**Document excerpt**.
Friday, 15 November 2013

LexisNexis® Legal News Podcast - Victory For Health Care Reform Is Appealed by Jerry Falwell's Liberty University To Supreme Court

Liberty University petitions the Supreme Court over dismissal of a health care reform case, and defendants in a Propofol infection case in Nevada are ordered to pay $162.5 million in punitive damages. Hear these and other stories from LexisNexis® Mealey's Publications. Copyright © 2011 LexisNexis, a division of Reed Elsevier Inc. For the latest litigation news headlines, visit www.lexisnexis.com/mealeys or www.lexisnexis.com/communities.

A Christian school on Oct. 10 filed a petition for certiorari with the U.S. Supreme Court, seeking review of a divided lower court decision that held that the Anti-Injunction Act (AIA) stripped the court of jurisdiction to hear a challenge to the Patient Protection and Affordable Care Act (PPACA) (Liberty University, et al. v. Timothy Geithner, et al., W.D. Va.).

On Nov. 30, the U.S. District Court for the Western District of Virginia, Liberty Univ., Inc. v. Geithner, 753 F. Supp. 2d 611 (W.D. Va. 2010), dismissed a challenge to the PPACA brought by Liberty University Inc., Martha A. Neal, Michele G. Wadell, Dr. David Stein, Pausanias Alexander, Mary T. Bendorf, Joanne V. Merrill, Kathy Byron and Jeff Helgeson against U.S. Treasury Secretary Timothy Geithner, Health and Human Services Secretary Kathleen Sebelius, Secretary of Labor Hilda L. Solis and U.S. Attorney General Eric Holder, finding that Congress acted within its constitutionally delegated powers under the commerce clause when it passed the employer and individual mandates contained in the PPACA.

**Data to examine**.
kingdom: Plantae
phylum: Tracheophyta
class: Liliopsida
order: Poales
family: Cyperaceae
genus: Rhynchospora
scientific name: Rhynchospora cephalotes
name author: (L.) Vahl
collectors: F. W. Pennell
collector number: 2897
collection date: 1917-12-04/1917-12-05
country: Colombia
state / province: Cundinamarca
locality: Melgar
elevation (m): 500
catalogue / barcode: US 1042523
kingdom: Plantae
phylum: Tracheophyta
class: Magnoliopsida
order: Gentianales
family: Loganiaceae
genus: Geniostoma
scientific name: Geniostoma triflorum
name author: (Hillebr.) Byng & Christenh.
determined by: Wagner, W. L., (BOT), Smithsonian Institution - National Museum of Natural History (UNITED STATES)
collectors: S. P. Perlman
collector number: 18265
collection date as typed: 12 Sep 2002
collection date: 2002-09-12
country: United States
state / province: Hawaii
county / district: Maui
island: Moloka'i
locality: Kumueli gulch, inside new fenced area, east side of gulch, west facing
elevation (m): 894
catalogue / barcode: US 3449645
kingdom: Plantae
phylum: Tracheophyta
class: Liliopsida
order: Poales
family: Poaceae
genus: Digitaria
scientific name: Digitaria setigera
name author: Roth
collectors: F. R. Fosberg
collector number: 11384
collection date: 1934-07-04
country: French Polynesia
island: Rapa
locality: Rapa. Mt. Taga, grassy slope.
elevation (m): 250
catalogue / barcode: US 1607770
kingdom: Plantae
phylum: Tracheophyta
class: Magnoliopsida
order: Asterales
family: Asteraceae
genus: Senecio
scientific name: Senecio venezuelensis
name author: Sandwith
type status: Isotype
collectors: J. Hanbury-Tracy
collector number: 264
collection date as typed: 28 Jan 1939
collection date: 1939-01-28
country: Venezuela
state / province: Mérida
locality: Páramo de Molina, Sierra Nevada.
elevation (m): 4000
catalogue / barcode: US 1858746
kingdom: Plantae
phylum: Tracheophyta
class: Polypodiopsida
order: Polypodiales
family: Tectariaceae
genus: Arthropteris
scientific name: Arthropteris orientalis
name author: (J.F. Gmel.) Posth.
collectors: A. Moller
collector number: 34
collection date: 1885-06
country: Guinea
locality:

**Assignment 1**.
In the legal news podcast summary, reproduce the passage starting with "LexisNexis® Legal News" and going on through "www.lexisnexis.com/mealeys or www.lexisnexis.com/communities.", substituting "High Court" for "Supreme Court".
**Assignment 2**.
Answer these questions using the legal news podcast summary, one answer per line:
(a) How much in punitive damages were defendants in the Nevada Propofol infection case ordered to pay?
(b) On what date did the Christian school file its petition for certiorari?
(c) Under which clause did the district court find that Congress acted within its constitutionally delegated powers?
**Assignment 3**.
Continue the legal news podcast summary from its last sentence.

**Response box 1**.
LexisNexis® Legal News Podcast - Victory For Health Care Reform Is Appealed by Jerry Falwell's Liberty University To High Court

Liberty University petitions the High Court over dismissal of a health care reform case, and defendants in a Propofol infection case in Nevada are ordered to pay $162.5 million in punitive damages. Hear these and other stories from LexisNexis® Mealey's Publications. Copyright © 2011 LexisNexis, a division of Reed Elsevier Inc. For the latest litigation news headlines, visit www.lexisnexis.com/mealeys or www.lexisnexis.com/communities.

**Response box 2**.
(a) $162.5 million
(b) Oct. 10
(c) The commerce clause

**Response box 3**.
In a divided opinion, Liberty Univ., Inc. v. Geithner, 2011 U.S. App. LEXIS 18618 (4th Cir. Va. Sept. 8, 2011), the majority of a Fourth Circuit U.S. Court of Appeals panel on Sept. 8 held that the AIA strips the court of jurisdiction to hear Liberty University's challenge to the PPACA and remanded the case with instructions to dismiss the case for lack of jurisdiction.  The dissenting judge said he would affirm the lower court's decision that Congress acted within its powers in passing the challenged provisions of the act.